╭─ Document segment

A third headwind slowing the U.S. recovery has been unexpectedly slow global growth, which reduced export demand. Over the past several years, a number of our key trading partners have suffered negative shocks. Some have been relatively short lived, including the collapse in Japanese growth following the tragic earthquake in 2011. Others look to be more structural, such as the stepdown in Chinese growth compared to its double digit pre-crisis pace. Most salient, not least for Sweden, has been the impact of the fiscal and financial situation in the euro area over the past few years. Weaker economic conditions in Europe and other parts of the world have weighed on U.S. exports and corporate earnings; added to the risks that U.S. financial institutions, businesses, and households considered when making lending and investment decisions; and at times depressed U.S. equity prices.
The housing market, fiscal consolidation, and unexpectedly anemic foreign demand all play a significant role in explaining the weakness of aggregate demand in the U.S. economy, weakness that could not have been accurately predicted based on past recession experiences or by the fact that this recession started with a massive financial crisis.

╰─
╭─ Material provided

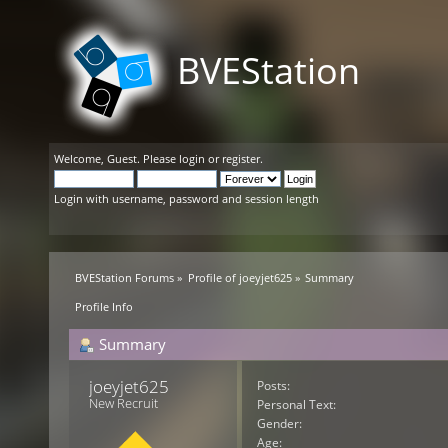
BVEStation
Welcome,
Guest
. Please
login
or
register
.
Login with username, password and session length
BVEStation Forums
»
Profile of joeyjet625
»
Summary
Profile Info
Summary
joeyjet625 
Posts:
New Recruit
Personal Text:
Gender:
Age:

╰─
╭─ Material provided

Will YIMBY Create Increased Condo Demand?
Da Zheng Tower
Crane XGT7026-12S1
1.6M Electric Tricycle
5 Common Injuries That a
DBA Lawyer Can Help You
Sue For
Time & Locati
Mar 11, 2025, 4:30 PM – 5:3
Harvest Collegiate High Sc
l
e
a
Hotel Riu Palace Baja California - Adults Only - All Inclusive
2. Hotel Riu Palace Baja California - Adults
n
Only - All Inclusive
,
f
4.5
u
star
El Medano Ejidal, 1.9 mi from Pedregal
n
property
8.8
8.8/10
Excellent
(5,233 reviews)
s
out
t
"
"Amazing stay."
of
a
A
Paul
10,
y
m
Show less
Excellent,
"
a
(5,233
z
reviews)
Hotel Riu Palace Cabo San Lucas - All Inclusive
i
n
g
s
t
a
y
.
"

╰─

• Work request 1:
Please retype the part of the passage on the slow U.S. recovery that opens with the words containing "A third headwind" and closes with "U.S. equity prices.".
• Work request 2:
Find each line of the entries that contains the word "Baja" and copy those lines.

• Expected output 1:
A third headwind slowing the U.S. recovery has been unexpectedly slow global growth, which reduced export demand. Over the past several years, a number of our key trading partners have suffered negative shocks. Some have been relatively short lived, including the collapse in Japanese growth following the tragic earthquake in 2011. Others look to be more structural, such as the stepdown in Chinese growth compared to its double digit pre-crisis pace. Most salient, not least for Sweden, has been the impact of the fiscal and financial situation in the euro area over the past few years. Weaker economic conditions in Europe and other parts of the world have weighed on U.S. exports and corporate earnings; added to the risks that U.S. financial institutions, businesses, and households considered when making lending and investment decisions; and at times depressed U.S. equity prices.

• Expected output 2:
Hotel Riu Palace Baja California - Adults Only - All Inclusive
2. Hotel Riu Palace Baja California - Adults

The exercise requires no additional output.